Haidle's script presents a world where children are too often left to fend for themselves, but as Lucy's story tells us, the power of imagination can go a long way toward saving a lonely soul.

Musical Misstep

In 1984, Jay McInerney's Bright Lights, Big City, a narrative about the bacchanalian, cocaine-snorting world of New York City in the early '80s, became a New York Times notable book. Told in the second person, the iconoclastic novel runs through a week in the life of an aspiring novelist who spins out of control while cruising the bar scene. Full of wickedness and humor, the book propelled the not-yet 30-year-old McInerney to literary success.

Fast-forward to 1999, when Paul Scott Goodman turned the youthful tale into a musical misstep if ever there was one. The mishmash of rock-inspired tunes crushes the ironic soul of McInerney's energetic book and turns the hedonistic, drug-soaked world of the novel into a ridiculously silly songfest — imagine a stage full of fresh-faced singers belting out "I wanna have sex tonight!" in perfect harmony, without irony, and you start to get the picture.

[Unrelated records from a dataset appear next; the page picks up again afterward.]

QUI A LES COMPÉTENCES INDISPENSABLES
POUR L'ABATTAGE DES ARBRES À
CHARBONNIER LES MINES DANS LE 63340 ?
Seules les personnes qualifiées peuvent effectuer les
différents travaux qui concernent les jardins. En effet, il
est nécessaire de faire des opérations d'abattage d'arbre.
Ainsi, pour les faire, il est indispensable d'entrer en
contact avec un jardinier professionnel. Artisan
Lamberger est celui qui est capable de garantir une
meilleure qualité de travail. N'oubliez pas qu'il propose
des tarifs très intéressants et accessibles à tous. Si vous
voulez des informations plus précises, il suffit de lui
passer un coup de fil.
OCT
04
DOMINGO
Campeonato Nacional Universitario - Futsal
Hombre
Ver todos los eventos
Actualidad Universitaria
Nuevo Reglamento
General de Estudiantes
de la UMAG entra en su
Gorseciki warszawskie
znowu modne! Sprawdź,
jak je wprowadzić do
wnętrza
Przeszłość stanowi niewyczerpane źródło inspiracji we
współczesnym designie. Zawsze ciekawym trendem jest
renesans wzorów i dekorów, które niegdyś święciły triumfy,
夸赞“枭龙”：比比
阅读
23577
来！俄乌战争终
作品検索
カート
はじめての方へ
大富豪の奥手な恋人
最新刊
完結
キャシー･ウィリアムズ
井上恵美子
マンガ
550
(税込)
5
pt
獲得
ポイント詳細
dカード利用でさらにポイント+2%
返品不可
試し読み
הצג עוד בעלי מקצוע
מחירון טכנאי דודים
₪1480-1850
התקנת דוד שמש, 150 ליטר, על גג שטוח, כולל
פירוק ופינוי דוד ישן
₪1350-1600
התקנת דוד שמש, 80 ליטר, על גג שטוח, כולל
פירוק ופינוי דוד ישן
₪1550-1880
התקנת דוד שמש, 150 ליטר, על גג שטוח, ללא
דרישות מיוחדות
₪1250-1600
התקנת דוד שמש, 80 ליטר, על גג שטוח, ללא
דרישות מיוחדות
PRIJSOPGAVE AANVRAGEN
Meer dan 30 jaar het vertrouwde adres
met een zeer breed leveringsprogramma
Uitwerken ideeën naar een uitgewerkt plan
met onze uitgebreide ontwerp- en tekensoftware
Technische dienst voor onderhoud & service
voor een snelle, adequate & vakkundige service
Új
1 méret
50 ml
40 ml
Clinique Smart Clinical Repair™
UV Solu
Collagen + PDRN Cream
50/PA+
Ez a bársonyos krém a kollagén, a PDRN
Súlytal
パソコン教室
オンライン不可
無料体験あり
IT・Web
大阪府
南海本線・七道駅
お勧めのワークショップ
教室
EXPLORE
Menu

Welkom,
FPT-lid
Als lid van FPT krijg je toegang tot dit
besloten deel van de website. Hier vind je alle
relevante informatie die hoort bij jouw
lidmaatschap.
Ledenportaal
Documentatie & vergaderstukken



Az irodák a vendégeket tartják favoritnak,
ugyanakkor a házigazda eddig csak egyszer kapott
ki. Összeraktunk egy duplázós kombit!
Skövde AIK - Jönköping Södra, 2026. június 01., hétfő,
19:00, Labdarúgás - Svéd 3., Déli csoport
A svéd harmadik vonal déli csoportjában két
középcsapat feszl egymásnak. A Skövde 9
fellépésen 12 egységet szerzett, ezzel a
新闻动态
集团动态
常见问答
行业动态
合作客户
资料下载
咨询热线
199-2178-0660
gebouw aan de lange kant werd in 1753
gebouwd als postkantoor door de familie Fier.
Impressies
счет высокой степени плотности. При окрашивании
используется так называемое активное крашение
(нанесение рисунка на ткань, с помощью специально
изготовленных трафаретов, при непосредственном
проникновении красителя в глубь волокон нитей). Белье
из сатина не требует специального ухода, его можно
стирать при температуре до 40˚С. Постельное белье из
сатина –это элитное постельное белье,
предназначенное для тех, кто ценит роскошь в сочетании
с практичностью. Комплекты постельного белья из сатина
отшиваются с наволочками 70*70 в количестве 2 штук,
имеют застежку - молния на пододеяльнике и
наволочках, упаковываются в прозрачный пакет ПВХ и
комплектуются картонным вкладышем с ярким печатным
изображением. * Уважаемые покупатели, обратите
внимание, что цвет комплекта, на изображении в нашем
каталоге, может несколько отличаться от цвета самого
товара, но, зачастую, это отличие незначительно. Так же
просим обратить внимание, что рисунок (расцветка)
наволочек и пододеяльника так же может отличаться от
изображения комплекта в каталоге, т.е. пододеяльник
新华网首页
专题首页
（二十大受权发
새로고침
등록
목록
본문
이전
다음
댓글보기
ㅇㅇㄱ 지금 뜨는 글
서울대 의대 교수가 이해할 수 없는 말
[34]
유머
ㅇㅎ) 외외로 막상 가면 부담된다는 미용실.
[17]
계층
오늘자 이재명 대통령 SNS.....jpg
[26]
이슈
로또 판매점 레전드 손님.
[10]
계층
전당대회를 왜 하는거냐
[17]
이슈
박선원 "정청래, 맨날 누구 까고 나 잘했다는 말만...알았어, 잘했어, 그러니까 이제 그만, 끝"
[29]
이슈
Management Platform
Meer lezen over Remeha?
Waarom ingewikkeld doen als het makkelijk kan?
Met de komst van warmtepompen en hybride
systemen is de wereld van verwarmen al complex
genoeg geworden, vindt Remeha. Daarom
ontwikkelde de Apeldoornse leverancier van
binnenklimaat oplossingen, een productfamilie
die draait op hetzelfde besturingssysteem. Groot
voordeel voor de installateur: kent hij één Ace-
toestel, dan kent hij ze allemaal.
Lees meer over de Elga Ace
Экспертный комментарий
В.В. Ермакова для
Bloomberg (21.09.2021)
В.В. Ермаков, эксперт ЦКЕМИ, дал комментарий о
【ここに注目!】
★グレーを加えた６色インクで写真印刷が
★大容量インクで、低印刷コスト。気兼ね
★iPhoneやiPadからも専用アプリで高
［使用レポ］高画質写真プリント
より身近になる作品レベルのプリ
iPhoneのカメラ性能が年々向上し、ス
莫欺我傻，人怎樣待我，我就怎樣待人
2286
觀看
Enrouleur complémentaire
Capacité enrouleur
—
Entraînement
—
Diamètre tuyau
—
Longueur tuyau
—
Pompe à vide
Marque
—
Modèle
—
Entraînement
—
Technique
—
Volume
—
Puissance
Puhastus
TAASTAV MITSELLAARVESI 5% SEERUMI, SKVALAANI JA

None of Goodman's failings stop the young, talented cast from trying to breathe some sort of life into this dreadful musical, which is making its regional premiere at Theater LaB Houston. They sing through the central character's bad week as they attempt to capture the zeitgeist of the era. On Sunday, Jamie is hung over. Monday, he's back at his lousy job. Tuesday, he's missing the wife who dumped him. He keeps going out to bars to make himself feel better and ends up feeling worse, and so on and so forth.

If talent were all that was needed here, director Jimmy Phillips would have it made — his cast has buckets of it. As Jamie, the angst-ridden poster boy for all that was wrong with the '80s, John Whalin sings his heart out. But never would anyone who was around New York at the time be able to see Whalin's earnest Jamie as the arty, pessimistic cokehead he's supposed to be. And though Susan Draper, who plays Jamie's dead mother, has an extraordinarily lovely voice (she will move you in spite of all the reservations you might have about the show), it's hard to see this young woman as the mother of this equally young man. Only Kregg Dailey, as Jamie's best friend Tad, comes off as the drug-loving bad boy these characters are supposed to be.

Bad as the early '80s were, they hardly deserve the beating this musical gives them.